For thousands of years people have been told not to stare at the sun but the Instagram trend of #sungazing is encouraging Kiwis to do just that during sunrise or sunset for general wellbeing but is it safe?
A search on the social media channel unveils 105k posts using the hashtag #sungazing, but a local optometrist is today warning New Zealanders to practice caution.
Specsavers St Lukes Optometrist, Sima Lal, is urging New Zealanders to be vigilant with this trend as staring directly at the sun, even at sun rise and sun set, can cause retinal damage, leading to short or long-term vision loss.
Research from the Cambridge Health Alliance1 explains that if you spend even a couple of minutes staring at the sun, your eyes are at risk of short or long-term damage. Damage occurs when the light travels through the lens of the eye and harmful UV radiation is absorbed into the back of the eye, resulting in blind spots in the individual’s vision, called solar retinopathy.
Sima commented; “If there’s one thing I would like people to remember, it is to never stare directly at the sun. The sun is brutal and if people don’t take measures to protect themselves from its harmful rays, they can cause sight and life-threatening damage.”
She encourages people to remember two important things when watching a sunset or sunrise.
“Firstly, it is possible to enjoy the sunset without staring directly at the sun. If you look at the colours and sky around the sun, you still get the effect of the sunset without damaging your eyes.

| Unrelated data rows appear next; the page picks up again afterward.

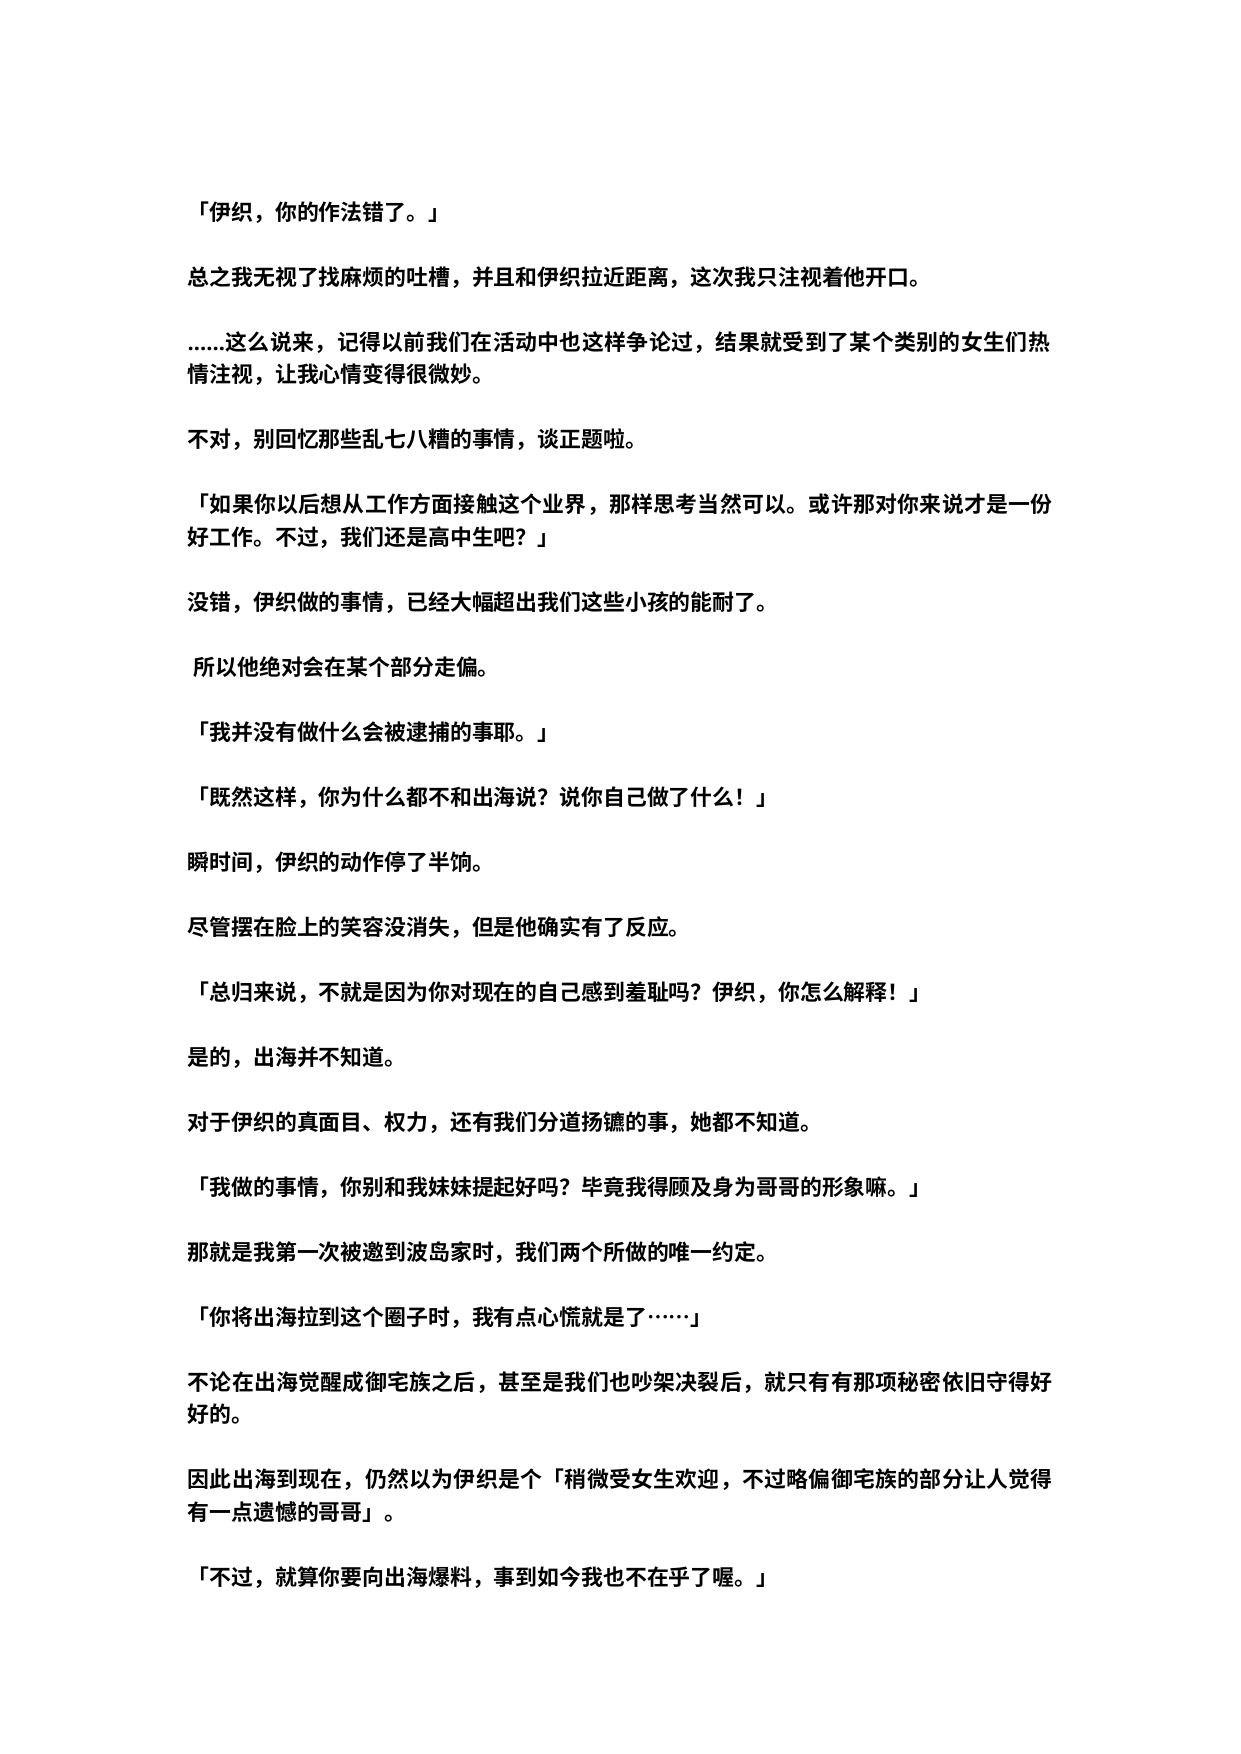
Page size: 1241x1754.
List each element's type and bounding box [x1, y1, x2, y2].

text [187, 162, 1053, 1592]
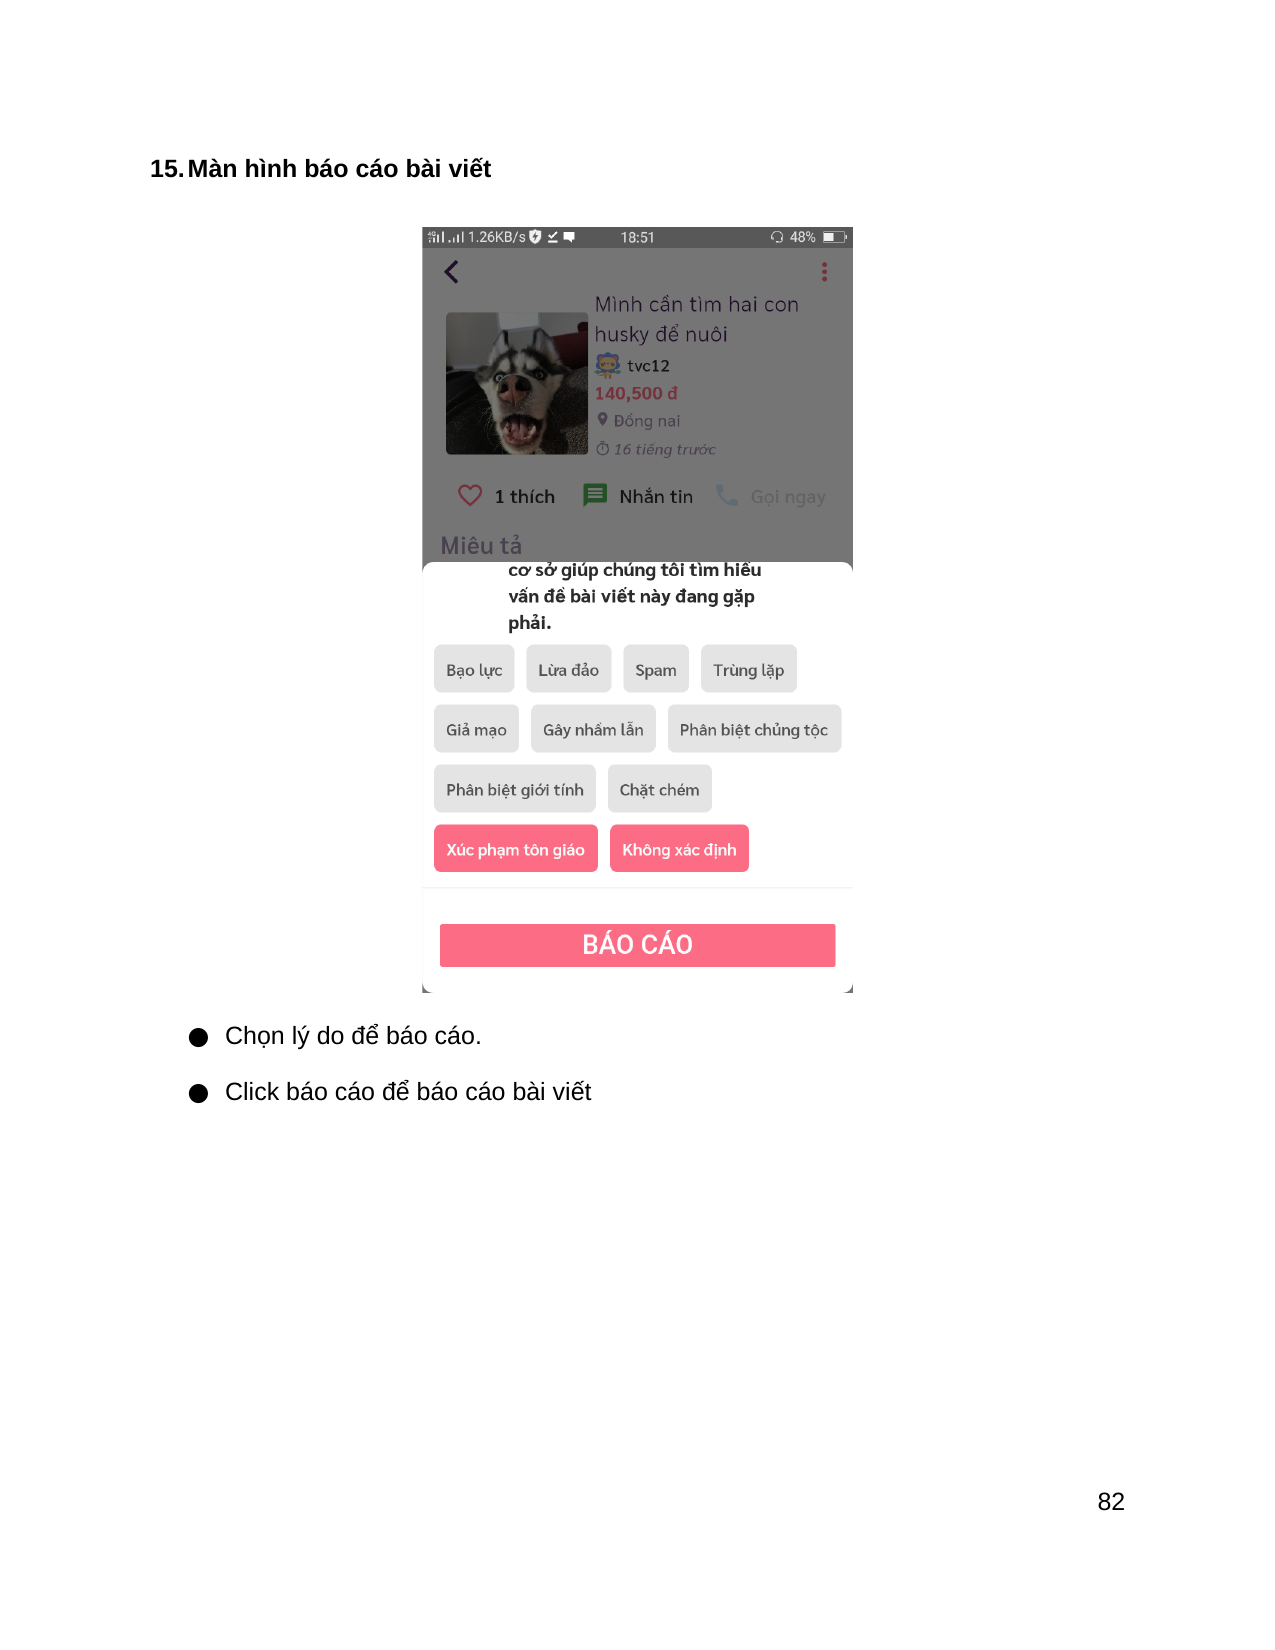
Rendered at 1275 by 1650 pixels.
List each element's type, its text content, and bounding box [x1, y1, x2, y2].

list Click báo cáo để báo cáo bài viết [187, 1064, 1125, 1115]
subtitle Màn hình báo cáo bài viết [150, 154, 1125, 183]
list Chọn lý do để báo cáo. [187, 1007, 1125, 1059]
picture [422, 227, 853, 993]
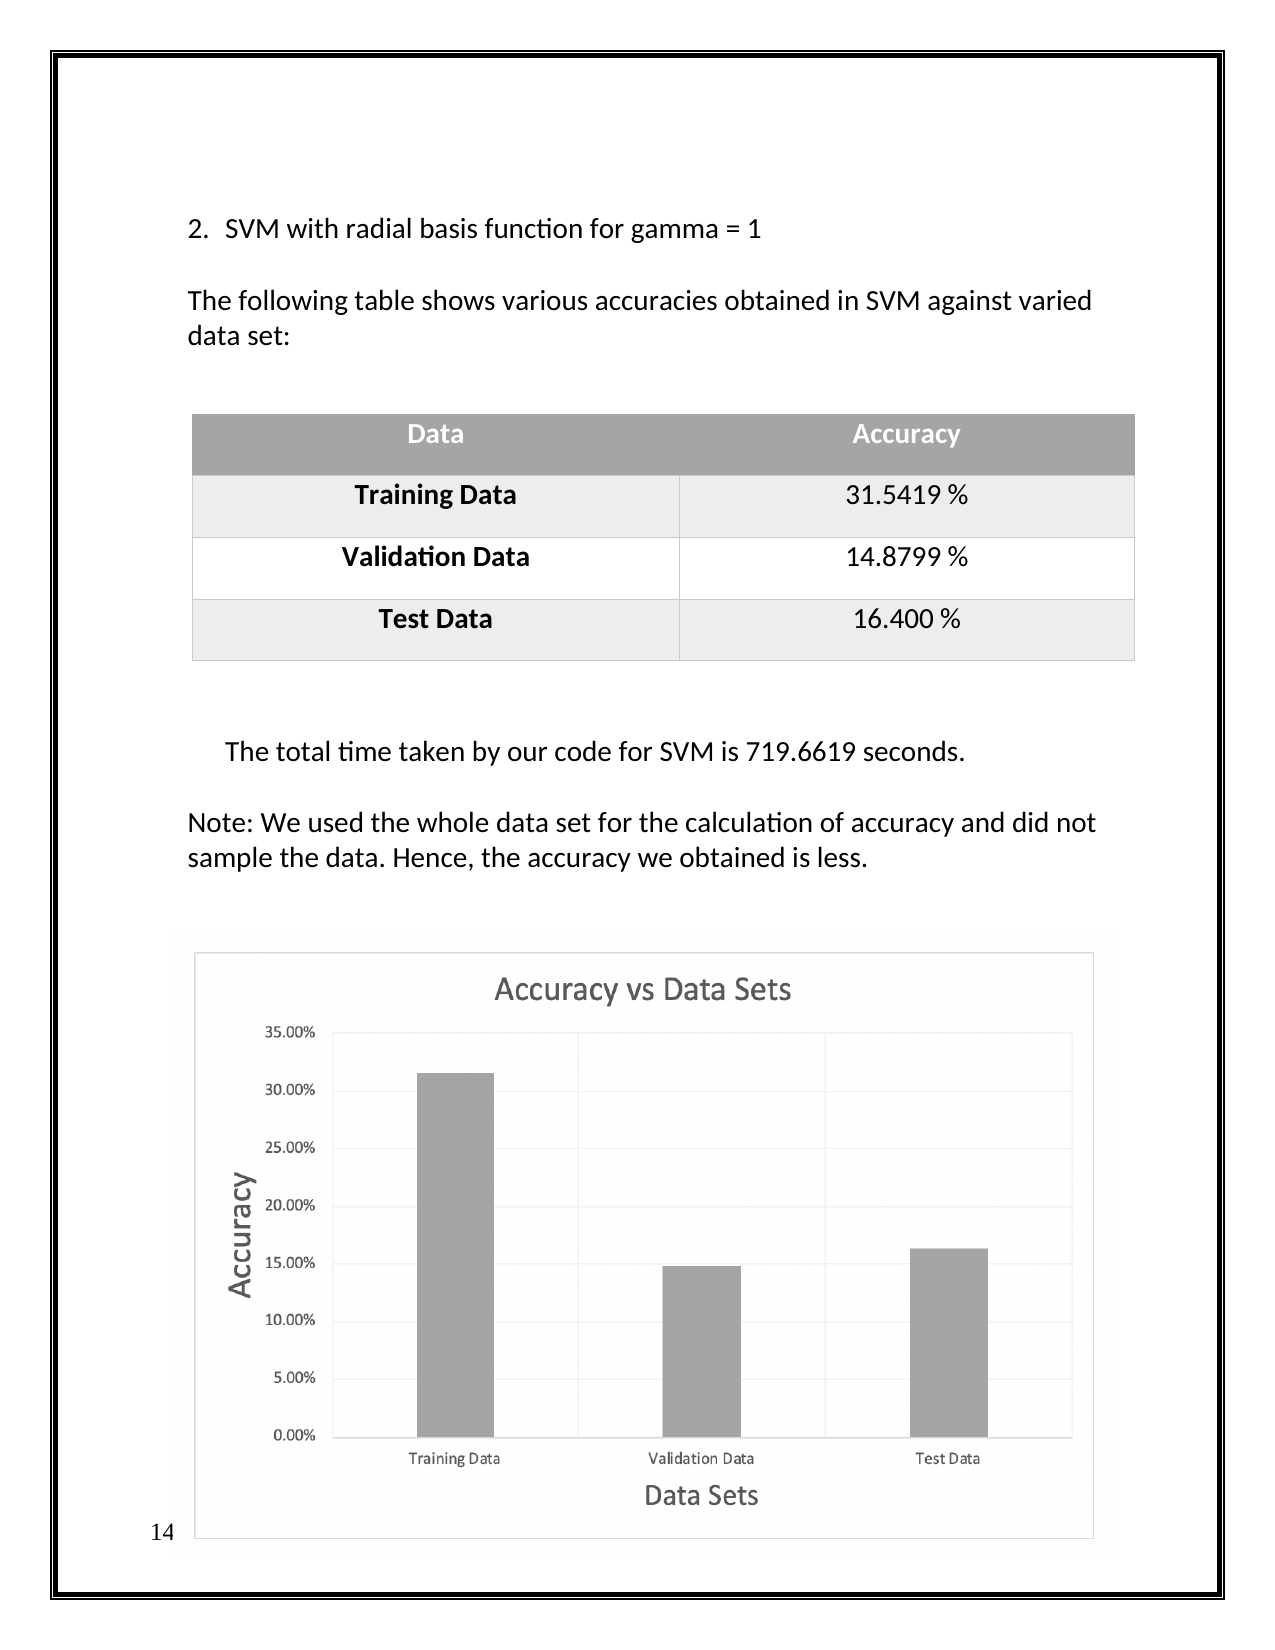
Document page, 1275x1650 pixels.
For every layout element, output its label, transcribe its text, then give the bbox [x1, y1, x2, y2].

picture [171, 927, 1116, 1558]
list Note: We used the whole data set for the calculation of accuracy and did not sample the data. Hence, the accuracy we obtained is less. [187, 804, 1125, 875]
list The total time taken by our code for SVM is 719.6619 seconds. [225, 733, 1125, 768]
table_cell 31.5419 % [680, 476, 1134, 537]
table_cell 14.8799 % [680, 538, 1134, 599]
list SVM with radial basis function for gamma = 1 [187, 211, 1125, 246]
list The following table shows various accuracies obtained in SVM against varied data set: [187, 282, 1125, 353]
table_header Accuracy [680, 415, 1134, 475]
table_cell Test Data [193, 600, 679, 660]
table_header Data [193, 415, 679, 475]
table_cell Validation Data [193, 538, 679, 599]
table_cell 16.400 % [680, 600, 1134, 660]
table_cell Training Data [193, 476, 679, 537]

“Secondly, wear sunglasses even when watching the sunrise or sunset. While UV levels are lower during these times, we always recommend that if your eyes are exposed to sunlight, they should be protected with sunglasses.
“Sun damaged eyes are more likely to develop eye conditions such as cataracts, macular degeneration, tumours and even skin cancers on the delicate skin around the eye,” says Sima.
As well as solar retinopathy, damage can also be caused by not protecting your eyes while outside and, still unknown by many, children’s eyes are more at risk of sun damage than adults because younger lenses absorb more harmful UV-A radiation.
“The best thing to remember is to always wear sunglasses with UV protection when you’re outside. When you put them on yourself, use it as a reminder to put them on your child too. If you or your children wear glasses, you can consider getting UV coats on your lenses or looking at options like transition glasses that change to sunglasses when you are exposed to the sun.”
If you haven’t been wearing sun protection and are experiencing a gritty feeling in the eyes, excessive blinking and watering, difficulty looking at bright lights, swelling or blurred vision, book an eye health check with your local optometrist.
1Begaj, T. & Schaal, S. (July 2017). ‘Sunlight and ultraviolet radiation – pertinent retinal implications and current management.’ USA: Cambridge Health Alliance.